How to build the right Data Infrastructure to ensure GDPR compliance?
Let me start by saying that when it comes to building a Data Infrastructure that complies perfectly with GDPR, there is no magic recipe or one size fits all approach. However, there are certain best practices and tools that can enhance overall governance.
In no particular order, the below tools can be used in conjunction with each other or to complement an existing infrastructure in order to achieve Data protection and GDPR compliance. Perhaps the key thing to keep in mind when building your data infrastructure is; you need to be able to easily access ALL the PII data within your organisation, tag it and segregate it into a separate table making it easy to encompass and delete if necessary.
Data Lineage
Data Lineage allows organizations to trace the movement of data from its source to its point of use, providing visibility into all the ways it has changed from point to point. It is already being widely used in heavily regulated industries such as Banking, Insurance and Healthcare as a way to maintain data-related regulatory compliance. Particularly on “the right to be forgotten” and the “right to be informed” pillars by visualising and mapping metadata, Data Lineage allows to understand in which table PII resides, presents the full lineage and interdependencies from a specific BI report through the tables and ETL processes. Hence 1. keeping a record of usages by the business and 2. assessing the impact of a row deletion and ensuring it is orchestrated in a GDPR compliant manner.
.
Data Catalog or a Metadata Discovery tool
A Data Catalog is a detailed inventory of all data assets in an organization and their metadata, designed to help data professionals quickly find the most appropriate data for any analytical business purpose, by facilitating the access and classification of data at scale.

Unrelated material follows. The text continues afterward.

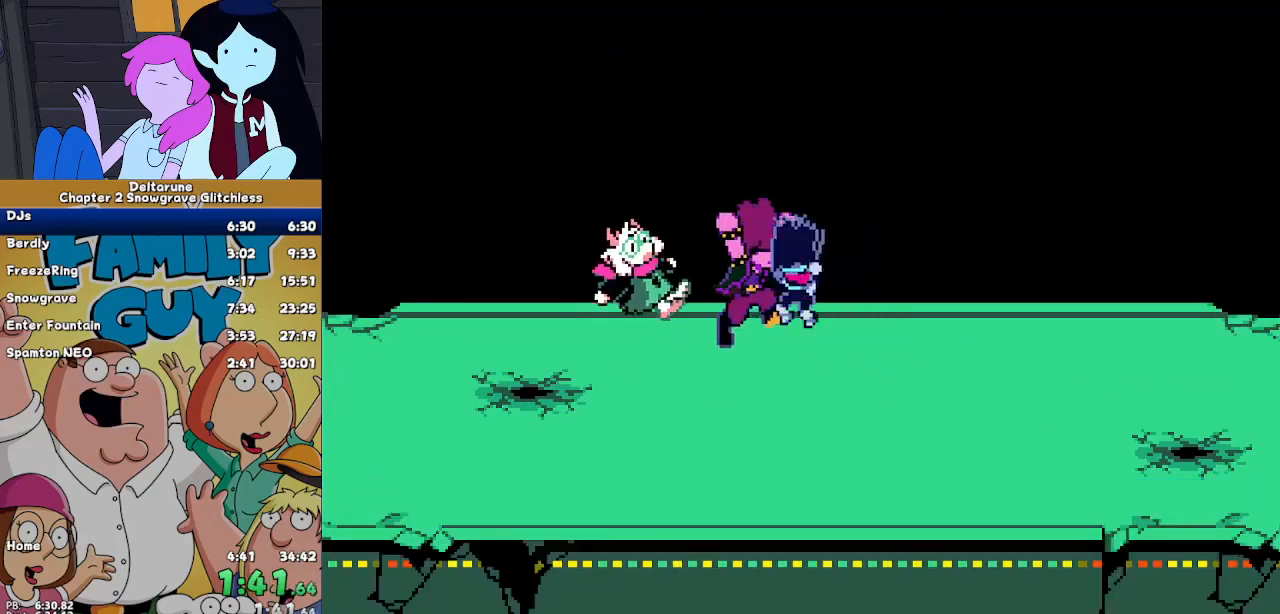
{"keys": ["ctrl", "right", "shift"], "events": []}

Data warehouse architecture modules
Consent
When it comes to consent, GDPR requires explicit permission from the user to process their data. Practically speaking, for each particular processing activity there should be an explicit “check box” on the UI. From a data storage perspective, you should keep these consent checkboxes in separate columns in the database. In the event the user unchecks the box from his/her profile as a consent withdrawal, a fetching mechanism would allow you to link to the processes reliant on PII related to a certain user and exclude it.
Pseudonymisation engine
As defined in article 4 of GDPR, pseudonymisation is a data management and de-identification process by which personally identifiable information (PII) can no longer be attributed to a specific data subject without the use of additional information. When implemented properly, pseudonymisation ensures a certain level of protection during the processing of personal data. Although pseudonymisation is not completely exempt from data privacy requirements as re-identification remains possible, it can prove to be advantageous for comprehensive data analysis particularly (if done properly and consistently across all data processes) in the data warehouse domain comprising analytics.
Deletion engine
A good practise when it comes to carrying out PII deletions is to conduct them in batches, the best way to incorporate this is to flag and date PII data as a data management process and then conduct batch deletions once a month within the 30-day window stated by GDPR.

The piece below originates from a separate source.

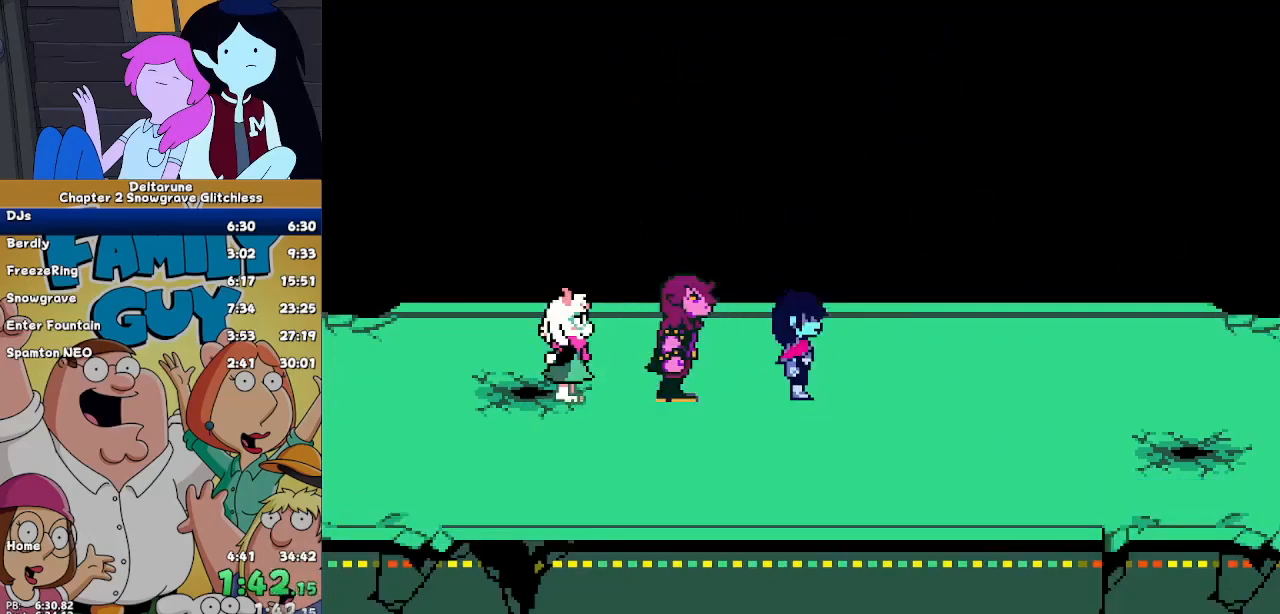
{"keys": ["ctrl", "right", "shift"], "events": []}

Information reports and tracking
By leveraging your metadata management and lineage engines, you should be able to automate identification and localisation of personal data within your data warehouse and storage systems and query the metadata table to generate reports for individuals who make the request.
Conclusion
It goes without saying: Data is every modern company’s greatest asset, and therefore, regulating Data is indirectly shaping the economy and the way modern day organisations conduct their businesses.
The introduction of the European Union’s General Data Protection Regulation (GDPR) in 2018 pioneered Data Protection Regulation by introducing a new set of rules for global companies operating in the EU. The California Consumer Protection Act (CCPA) came into play later on the 1st of January 2021, while similar legislation has also been passed in countries such as China, New Zealand, Canada and South Africa.
Despite it being an EU legislation, the GDPR has far reaching implications. So far since its enforcement on May 25th of 2018 companies like Amazon, Google, H&M, British Airways to cite a few have paid hefty fines in failure to comply with the guidelines.
There are two main factors that make it difficult to support GDPR in Big Data technologies: immutable nature of storages and infeasibility of partitioning datasets by single user.